• What to do
Go over the records and copy every line with the string "DHsp".

• Materials provided
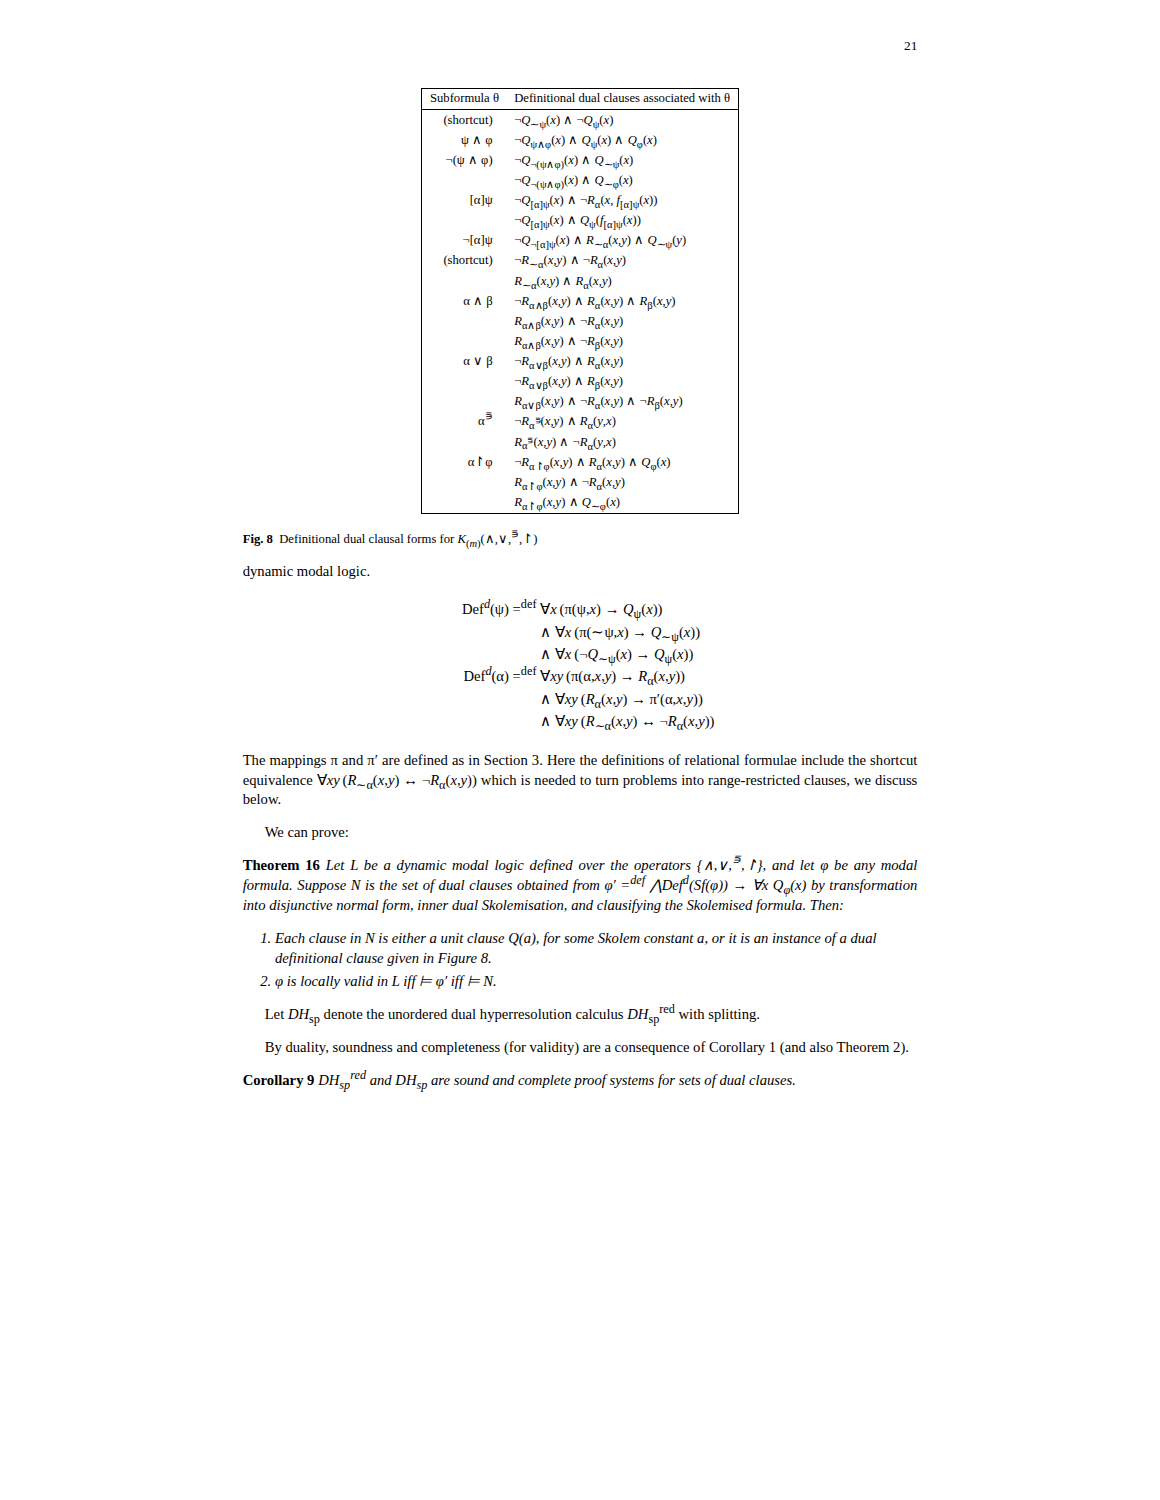21
| Subformula θ | Definitional dual clauses associated with θ |
| --- | --- |
| (shortcut) | ¬ Q ∼ψ ( x ) ∧ ¬ Q ψ ( x ) |
| ψ ∧ φ | ¬ Q ψ∧φ ( x ) ∧ Q ψ ( x ) ∧ Q φ ( x ) |
| ¬(ψ ∧ φ) | ¬ Q ¬(ψ∧φ) ( x ) ∧ Q ∼ψ ( x ) |
| | ¬ Q ¬(ψ∧φ) ( x ) ∧ Q ∼φ ( x ) |
| [α]ψ | ¬ Q [α]ψ ( x ) ∧ ¬ R α ( x , f [α]ψ ( x )) |
| | ¬ Q [α]ψ ( x ) ∧ Q ψ ( f [α]ψ ( x )) |
| ¬[α]ψ | ¬ Q ¬[α]ψ ( x ) ∧ R ∼α ( x , y ) ∧ Q ∼ψ ( y ) |
| (shortcut) | ¬ R ∼α ( x , y ) ∧ ¬ R α ( x , y ) |
| | R ∼α ( x , y ) ∧ R α ( x , y ) |
| α ∧ β | ¬ R α∧β ( x , y ) ∧ R α ( x , y ) ∧ R β ( x , y ) |
| | R α∧β ( x , y ) ∧ ¬ R α ( x , y ) |
| | R α∧β ( x , y ) ∧ ¬ R β ( x , y ) |
| α ∨ β | ¬ R α∨β ( x , y ) ∧ R α ( x , y ) |
| | ¬ R α∨β ( x , y ) ∧ R β ( x , y ) |
| | R α∨β ( x , y ) ∧ ¬ R α ( x , y ) ∧ ¬ R β ( x , y ) |
| α ⋾ | ¬ R α ⋾ ( x , y ) ∧ R α ( y , x ) |
| | R α ⋾ ( x , y ) ∧ ¬ R α ( y , x ) |
| α↾φ | ¬ R α↾φ ( x , y ) ∧ R α ( x , y ) ∧ Q φ ( x ) |
| | R α↾φ ( x , y ) ∧ ¬ R α ( x , y ) |
| | R α↾φ ( x , y ) ∧ Q ∼φ ( x ) |
Fig. 8 Definitional dual clausal forms for K(m)(∧,∨,⋾,↾)
dynamic modal logic.
Defd(ψ) =def ∀x (π(ψ,x) → Qψ(x))
∧ ∀x (π(∼ψ,x) → Q∼ψ(x))
∧ ∀x (¬Q∼ψ(x) → Qψ(x))
Defd(α) =def ∀xy (π(α,x,y) → Rα(x,y))
∧ ∀xy (Rα(x,y) → π′(α,x,y))
∧ ∀xy (R∼α(x,y) ↔ ¬Rα(x,y))
The mappings π and π′ are defined as in Section 3. Here the definitions of relational formulae include the shortcut equivalence ∀xy (R∼α(x,y) ↔ ¬Rα(x,y)) which is needed to turn problems into range-restricted clauses, we discuss below.
We can prove:
Theorem 16 Let L be a dynamic modal logic defined over the operators {∧,∨,⋾,↾}, and let φ be any modal formula. Suppose N is the set of dual clauses obtained from φ′ =def ⋀Defd(Sf(φ)) → ∀x Qφ(x) by transformation into disjunctive normal form, inner dual Skolemisation, and clausifying the Skolemised formula. Then:
Each clause in N is either a unit clause Q(a), for some Skolem constant a, or it is an instance of a dual definitional clause given in Figure 8.
φ is locally valid in L iff ⊨ φ′ iff ⊨ N.
Let DHsp denote the unordered dual hyperresolution calculus DHspred with splitting.
By duality, soundness and completeness (for validity) are a consequence of Corollary 1 (and also Theorem 2).
Corollary 9 DHspred and DHsp are sound and complete proof systems for sets of dual clauses.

• Expected output
Let DHsp denote the unordered dual hyperresolution calculus DHspred with splitting.
Corollary 9 DHspred and DHsp are sound and complete proof systems for sets of dual clauses.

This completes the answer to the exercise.